Tugas yang Dikerjakan:
1 > Dalam teks tentang identitas dan bahasa, siapa yang disebut sebagai provokator utama?
2 > Ketik ulang bagian teks tentang identitas dan bahasa mulai dari "Provokator utamanya adalah" sampai dengan "dianggap tidak ada.".
··· Blok Teks
Senin, 08 Oktober 2012

Identitas Esensial : Identitas Baru di Luar Bahasa


Oleh Yongky Gigih P.

Nothing outside language…
            Barangkali itu adalah sebuah pernyataan yang harus kita renungkan. Apakah sebuah realita itu dianggap tidak ada ketika tidak bisa dijelaskan dengan bahasa? Betapa otoriternya bahasa dengan karakter seperti itu. Dan sepertinya bahasa mempunyai kedudukan paling tinggi dalam menentukan identitas manusia. Kita tidak dapat keluar dari bahasa, kalaupun kita bisa keluar kita dianggap nothing. Jadi kita hanya sebagai objek yang diperlakukan bahasa (the death of subject-Foucault). Apakah kita benar-benar terkungkung dari penjara bahasa? Kita hanya bisa bergerak di dalam batas-batas bahasa tanpa pernah bisa melewatinya. Sepertinya Sartre telah menyadarkan kita bahwa manusia adalah ‘being for itself’. Kita mempunyai kesadaran bahwa kita ada dan saatnya kita berontak dari penjara bahasa.
            Provokator utamanya adalah Michel Foucault yang dalam pemikirannya mencoba untuk menggulingkan posisi subjek menjadi objek. Diikuti dengan Althusser dengan interpelasinya. Seakan kita diyakinkan bahwa kita memilih berdasarkan pilihan yang ada dan tidak bisa memilih di luar pilihan. Jika memilih di luar pilihan yang bahasa sediakan kita dianggap tidak ada.
            Saya coba mengembalikan posisi subjek yang mempunyai kuasa di luar bahasa. Subjek tidak bisa dijelaskan dan diidentifikasikan oleh bahasa secara utuh. Inilah identitas ideologis yang coba saya tawarkan. Dalam teori Jacques Lacan identitas kita sudah dikonstruk menjadi ‘the other’ sejak pertama kali mengalami level ‘mirror stage’. Proses bercermin diri dan melihat diri kita yang dikonstruk oleh ‘cermin’ dan kita setuju dengan identitas imajiner yang ideal itu. Sehingga lambat laun apa yang kita lihat dan apa kata yang melihat telah mengidentifikasikan diri kita yang sebenarnya bukan kita tapi sebuah bayangan cermin yang imajiner. Realitas dan sosial itu adalah tempat kita bercermin dan mengidentifikasikan diri kita. Ketika kita mulai menjadikan identitas kita dengan sebuah bahasa maka banyak identitas kita yang telah direduksi. Katanya Foucault, ‘The subject is subjected’. Subjek telah mensubjekkan dirinya melalui bahasa dan dari sinilah proses pereduksian besar-besaran nilai identitas oleh bahasa. Padahal sebenarnya kalau kita bisa menyadari nilai identitas kita lebih dari apa yang diidentifikasikan  oleh bahasa.
······
··· Daftar Entri
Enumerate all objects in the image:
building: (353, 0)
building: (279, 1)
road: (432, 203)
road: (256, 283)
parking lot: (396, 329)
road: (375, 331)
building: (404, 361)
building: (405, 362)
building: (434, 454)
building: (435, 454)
······
Hasil yang Diharapkan:
1 > Michel Foucault.

2 >
Provokator utamanya adalah Michel Foucault yang dalam pemikirannya mencoba untuk menggulingkan posisi subjek menjadi objek. Diikuti dengan Althusser dengan interpelasinya. Seakan kita diyakinkan bahwa kita memilih berdasarkan pilihan yang ada dan tidak bisa memilih di luar pilihan. Jika memilih di luar pilihan yang bahasa sediakan kita dianggap tidak ada.